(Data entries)
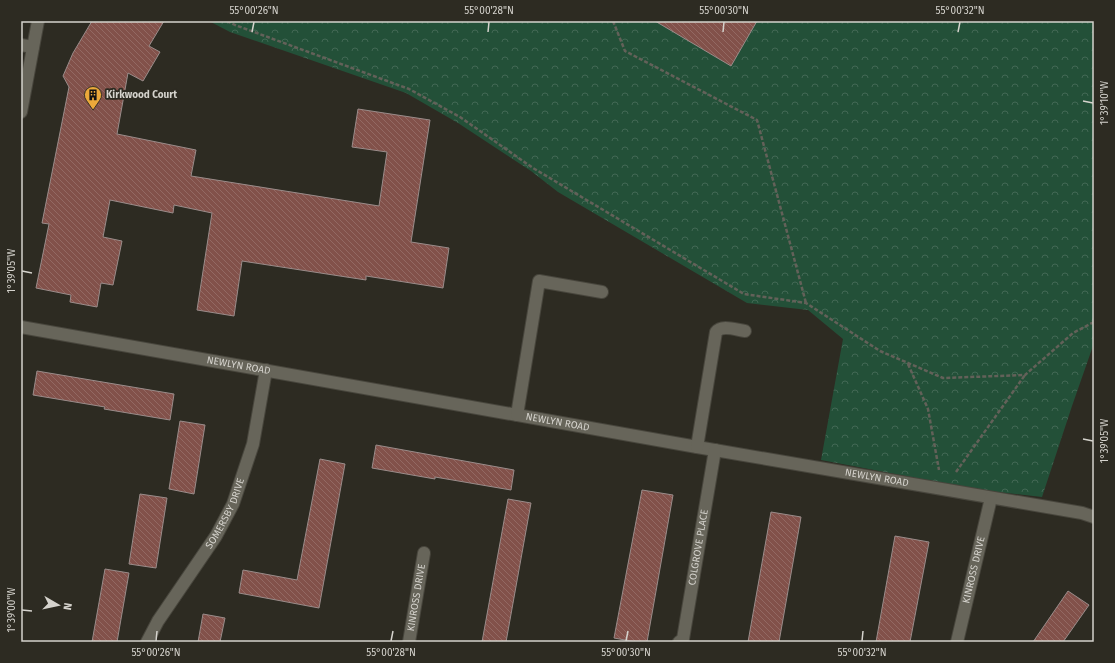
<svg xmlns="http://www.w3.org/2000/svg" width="1115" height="663" font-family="'Fira Sans',sans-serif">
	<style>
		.park { fill: url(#park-crowns) }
		.building { fill: url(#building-back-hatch); stroke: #9a8c8a }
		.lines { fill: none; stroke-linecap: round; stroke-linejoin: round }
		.minor-casing { stroke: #48463d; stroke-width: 14 }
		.path { stroke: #636159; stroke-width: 2.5; stroke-dasharray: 4 2; stroke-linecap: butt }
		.minor { stroke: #67655a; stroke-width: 12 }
		.ticks { fill: none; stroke: #d5d3cd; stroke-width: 1.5 }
		.labels { text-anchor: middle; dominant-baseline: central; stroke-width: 3.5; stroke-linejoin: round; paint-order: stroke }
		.poi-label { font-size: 10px; font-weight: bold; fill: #d5d3cd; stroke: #2d2b22; text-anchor: start }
		.street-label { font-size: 10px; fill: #d5d3cd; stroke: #2d2b22 }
		.neatline { fill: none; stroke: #d5d3cd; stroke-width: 1.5 }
		.ticks-label { font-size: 10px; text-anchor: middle; fill: #d5d3cd }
	</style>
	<defs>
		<pattern id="park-crowns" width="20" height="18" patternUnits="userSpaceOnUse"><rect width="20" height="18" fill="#235038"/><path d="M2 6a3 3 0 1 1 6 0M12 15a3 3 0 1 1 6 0" fill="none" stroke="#426854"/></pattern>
		<pattern id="building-back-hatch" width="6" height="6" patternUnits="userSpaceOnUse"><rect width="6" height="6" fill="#82514a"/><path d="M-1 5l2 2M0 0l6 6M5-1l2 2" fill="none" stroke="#936963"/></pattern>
	</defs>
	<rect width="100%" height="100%" fill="#2d2b22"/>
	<!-- park -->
	<path class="park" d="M209,21H1094V343L1072,406L1042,497L997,492L948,484L821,460L843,339L808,310L747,303L558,192L531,171L458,123L406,93L230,32Z"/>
	<!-- building -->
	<path class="building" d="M92,21H164L149,46L160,52L143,81L128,73L117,134L196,150L191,176L379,206L387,152L352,147L358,109L430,120L411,242L449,248L443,288L366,276V280L242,261L234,316L197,310L212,213L174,205L173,213L110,200L103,237L122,241L113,285L101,283L97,307L70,302L71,295L36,288L49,224L42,223L69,87L63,76L73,53Z
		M655,21H757L731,66Z
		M37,371L174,394L170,420L104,409L105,407L33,395Z
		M180,421L205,425L194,494L169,489Z
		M376,445L514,470L511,490L435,477V479L372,468Z
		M320,459L345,464L319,608L239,593L243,570L297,580Z
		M642,490L673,495L647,642H636L614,638Z
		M140,494L167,498L156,568L129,564Z
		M508,499L531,503L506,642H482Z
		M771,512L801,517L779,642H748Z
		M895,536L929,542L910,642H876Z
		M105,569L129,573L117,642H92Z
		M1068,591L1089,605L1063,642H1033Z
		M203,614L225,618L220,642H198Z"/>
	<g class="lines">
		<defs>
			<g id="minor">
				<path d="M21,45L33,47"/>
				<path d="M21,112L38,21"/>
				<path id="s1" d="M21,327L697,447L1082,513L1094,517"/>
				<path d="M517,415L539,281L602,292"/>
				<path d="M697,447L716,332C722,324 736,330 745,331"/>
				<path id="s2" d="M147,642L158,621L216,536L233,504L253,444L266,370"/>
				<path id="s3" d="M409,642L424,553"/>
				<path id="s4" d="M679,642L683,639L715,450"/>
				<path id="s5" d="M957,642L991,498"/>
			</g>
		</defs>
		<!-- minor casing -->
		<use href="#minor" class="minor-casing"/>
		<!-- path -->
		<path class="path" d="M227,21L235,25L409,89L460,117L533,168L744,294L806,303L880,351L943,378L1025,375L1073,333L1094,322
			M613,21L625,51L757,120L806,303
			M908,364L928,409L939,470
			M956,472L1025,375"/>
		<!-- minor -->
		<use href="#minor" class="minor"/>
	</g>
	<!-- ticks -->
	<path class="ticks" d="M252,32L254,22M488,32L489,22M723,32L724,22M958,32L960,22M1083,101L1093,103M22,271L32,273M1083,439L1093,441M22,610L32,611M156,641L157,631M391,641L393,631M626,641L628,631M862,641L863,631"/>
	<!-- icons -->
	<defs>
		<symbol id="building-pin" viewBox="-11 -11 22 30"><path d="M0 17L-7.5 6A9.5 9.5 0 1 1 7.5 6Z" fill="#eba93a" stroke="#2d2b22"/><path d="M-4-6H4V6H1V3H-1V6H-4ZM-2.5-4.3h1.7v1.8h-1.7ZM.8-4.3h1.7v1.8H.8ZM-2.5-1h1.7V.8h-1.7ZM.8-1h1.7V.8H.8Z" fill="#111"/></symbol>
	</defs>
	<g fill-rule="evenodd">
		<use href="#building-pin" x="83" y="85" width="20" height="27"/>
	</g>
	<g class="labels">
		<!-- poi labels -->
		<g class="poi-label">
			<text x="106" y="95">Kirkwood Court</text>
		</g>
		<!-- street labels -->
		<g class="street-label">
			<text stroke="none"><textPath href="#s1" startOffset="221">NEWLYN ROAD</textPath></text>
			<text stroke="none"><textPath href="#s1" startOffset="545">NEWLYN ROAD</textPath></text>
			<text stroke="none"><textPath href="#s1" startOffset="869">NEWLYN ROAD</textPath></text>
			<text stroke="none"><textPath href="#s2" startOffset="151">SOMERSBY DRIVE</textPath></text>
			<text stroke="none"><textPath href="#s4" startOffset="98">COLGROVE PLACE</textPath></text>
			<text stroke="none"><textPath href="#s5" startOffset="74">KINROSS DRIVE</textPath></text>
			<text stroke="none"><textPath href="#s3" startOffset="45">KINROSS DRIVE</textPath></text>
		</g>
	</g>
	<!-- border -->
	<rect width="1115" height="663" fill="none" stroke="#2d2b22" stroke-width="44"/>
	<!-- north arrow -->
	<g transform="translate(58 605) rotate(99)" stroke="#2d2b22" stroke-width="3" paint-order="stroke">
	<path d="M0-3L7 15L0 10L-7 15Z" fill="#d5d3cd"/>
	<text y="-6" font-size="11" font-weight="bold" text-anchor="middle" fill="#d5d3cd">N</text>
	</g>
	<rect x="22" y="22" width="1071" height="619" class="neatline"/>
	<g class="ticks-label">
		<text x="254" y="14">55°00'26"N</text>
		<text x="489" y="14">55°00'28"N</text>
		<text x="724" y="14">55°00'30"N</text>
		<text x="960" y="14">55°00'32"N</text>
		<text transform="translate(1104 103) rotate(-90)" y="4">1°39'10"W</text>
		<text transform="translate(11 271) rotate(-90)" y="4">1°39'05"W</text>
		<text transform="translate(1104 441) rotate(-90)" y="4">1°39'05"W</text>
		<text transform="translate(11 610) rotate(-90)" y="4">1°39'00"W</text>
		<text x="156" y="656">55°00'26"N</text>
		<text x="391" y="656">55°00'28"N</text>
		<text x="626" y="656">55°00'30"N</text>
		<text x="862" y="656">55°00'32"N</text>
	</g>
</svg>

→ **Requirement**
Leaving out the images, return the entries above exactly as they read.

→ **Response to the task**
<svg xmlns="http://www.w3.org/2000/svg" width="1115" height="663" font-family="'Fira Sans',sans-serif">
	<style>
		.park { fill: url(#park-crowns) }
		.building { fill: url(#building-back-hatch); stroke: #9a8c8a }
		.lines { fill: none; stroke-linecap: round; stroke-linejoin: round }
		.minor-casing { stroke: #48463d; stroke-width: 14 }
		.path { stroke: #636159; stroke-width: 2.5; stroke-dasharray: 4 2; stroke-linecap: butt }
		.minor { stroke: #67655a; stroke-width: 12 }
		.ticks { fill: none; stroke: #d5d3cd; stroke-width: 1.5 }
		.labels { text-anchor: middle; dominant-baseline: central; stroke-width: 3.5; stroke-linejoin: round; paint-order: stroke }
		.poi-label { font-size: 10px; font-weight: bold; fill: #d5d3cd; stroke: #2d2b22; text-anchor: start }
		.street-label { font-size: 10px; fill: #d5d3cd; stroke: #2d2b22 }
		.neatline { fill: none; stroke: #d5d3cd; stroke-width: 1.5 }
		.ticks-label { font-size: 10px; text-anchor: middle; fill: #d5d3cd }
	</style>
	<defs>
		<pattern id="park-crowns" width="20" height="18" patternUnits="userSpaceOnUse"><rect width="20" height="18" fill="#235038"/><path d="M2 6a3 3 0 1 1 6 0M12 15a3 3 0 1 1 6 0" fill="none" stroke="#426854"/></pattern>
		<pattern id="building-back-hatch" width="6" height="6" patternUnits="userSpaceOnUse"><rect width="6" height="6" fill="#82514a"/><path d="M-1 5l2 2M0 0l6 6M5-1l2 2" fill="none" stroke="#936963"/></pattern>
	</defs>
	<rect width="100%" height="100%" fill="#2d2b22"/>
	<!-- park -->
	<path class="park" d="M209,21H1094V343L1072,406L1042,497L997,492L948,484L821,460L843,339L808,310L747,303L558,192L531,171L458,123L406,93L230,32Z"/>
	<!-- building -->
	<path class="building" d="M92,21H164L149,46L160,52L143,81L128,73L117,134L196,150L191,176L379,206L387,152L352,147L358,109L430,120L411,242L449,248L443,288L366,276V280L242,261L234,316L197,310L212,213L174,205L173,213L110,200L103,237L122,241L113,285L101,283L97,307L70,302L71,295L36,288L49,224L42,223L69,87L63,76L73,53Z
		M655,21H757L731,66Z
		M37,371L174,394L170,420L104,409L105,407L33,395Z
		M180,421L205,425L194,494L169,489Z
		M376,445L514,470L511,490L435,477V479L372,468Z
		M320,459L345,464L319,608L239,593L243,570L297,580Z
		M642,490L673,495L647,642H636L614,638Z
		M140,494L167,498L156,568L129,564Z
		M508,499L531,503L506,642H482Z
		M771,512L801,517L779,642H748Z
		M895,536L929,542L910,642H876Z
		M105,569L129,573L117,642H92Z
		M1068,591L1089,605L1063,642H1033Z
		M203,614L225,618L220,642H198Z"/>
	<g class="lines">
		<defs>
			<g id="minor">
				<path d="M21,45L33,47"/>
				<path d="M21,112L38,21"/>
				<path id="s1" d="M21,327L697,447L1082,513L1094,517"/>
				<path d="M517,415L539,281L602,292"/>
				<path d="M697,447L716,332C722,324 736,330 745,331"/>
				<path id="s2" d="M147,642L158,621L216,536L233,504L253,444L266,370"/>
				<path id="s3" d="M409,642L424,553"/>
				<path id="s4" d="M679,642L683,639L715,450"/>
				<path id="s5" d="M957,642L991,498"/>
			</g>
		</defs>
		<!-- minor casing -->
		<use href="#minor" class="minor-casing"/>
		<!-- path -->
		<path class="path" d="M227,21L235,25L409,89L460,117L533,168L744,294L806,303L880,351L943,378L1025,375L1073,333L1094,322
			M613,21L625,51L757,120L806,303
			M908,364L928,409L939,470
			M956,472L1025,375"/>
		<!-- minor -->
		<use href="#minor" class="minor"/>
	</g>
	<!-- ticks -->
	<path class="ticks" d="M252,32L254,22M488,32L489,22M723,32L724,22M958,32L960,22M1083,101L1093,103M22,271L32,273M1083,439L1093,441M22,610L32,611M156,641L157,631M391,641L393,631M626,641L628,631M862,641L863,631"/>
	<!-- icons -->
	<defs>
		<symbol id="building-pin" viewBox="-11 -11 22 30"><path d="M0 17L-7.5 6A9.5 9.5 0 1 1 7.5 6Z" fill="#eba93a" stroke="#2d2b22"/><path d="M-4-6H4V6H1V3H-1V6H-4ZM-2.5-4.3h1.7v1.8h-1.7ZM.8-4.3h1.7v1.8H.8ZM-2.5-1h1.7V.8h-1.7ZM.8-1h1.7V.8H.8Z" fill="#111"/></symbol>
	</defs>
	<g fill-rule="evenodd">
		<use href="#building-pin" x="83" y="85" width="20" height="27"/>
	</g>
	<g class="labels">
		<!-- poi labels -->
		<g class="poi-label">
			<text x="106" y="95">Kirkwood Court</text>
		</g>
		<!-- street labels -->
		<g class="street-label">
			<text stroke="none"><textPath href="#s1" startOffset="221">NEWLYN ROAD</textPath></text>
			<text stroke="none"><textPath href="#s1" startOffset="545">NEWLYN ROAD</textPath></text>
			<text stroke="none"><textPath href="#s1" startOffset="869">NEWLYN ROAD</textPath></text>
			<text stroke="none"><textPath href="#s2" startOffset="151">SOMERSBY DRIVE</textPath></text>
			<text stroke="none"><textPath href="#s4" startOffset="98">COLGROVE PLACE</textPath></text>
			<text stroke="none"><textPath href="#s5" startOffset="74">KINROSS DRIVE</textPath></text>
			<text stroke="none"><textPath href="#s3" startOffset="45">KINROSS DRIVE</textPath></text>
		</g>
	</g>
	<!-- border -->
	<rect width="1115" height="663" fill="none" stroke="#2d2b22" stroke-width="44"/>
	<!-- north arrow -->
	<g transform="translate(58 605) rotate(99)" stroke="#2d2b22" stroke-width="3" paint-order="stroke">
	<path d="M0-3L7 15L0 10L-7 15Z" fill="#d5d3cd"/>
	<text y="-6" font-size="11" font-weight="bold" text-anchor="middle" fill="#d5d3cd">N</text>
	</g>
	<rect x="22" y="22" width="1071" height="619" class="neatline"/>
	<g class="ticks-label">
		<text x="254" y="14">55°00'26"N</text>
		<text x="489" y="14">55°00'28"N</text>
		<text x="724" y="14">55°00'30"N</text>
		<text x="960" y="14">55°00'32"N</text>
		<text transform="translate(1104 103) rotate(-90)" y="4">1°39'10"W</text>
		<text transform="translate(11 271) rotate(-90)" y="4">1°39'05"W</text>
		<text transform="translate(1104 441) rotate(-90)" y="4">1°39'05"W</text>
		<text transform="translate(11 610) rotate(-90)" y="4">1°39'00"W</text>
		<text x="156" y="656">55°00'26"N</text>
		<text x="391" y="656">55°00'28"N</text>
		<text x="626" y="656">55°00'30"N</text>
		<text x="862" y="656">55°00'32"N</text>
	</g>
</svg>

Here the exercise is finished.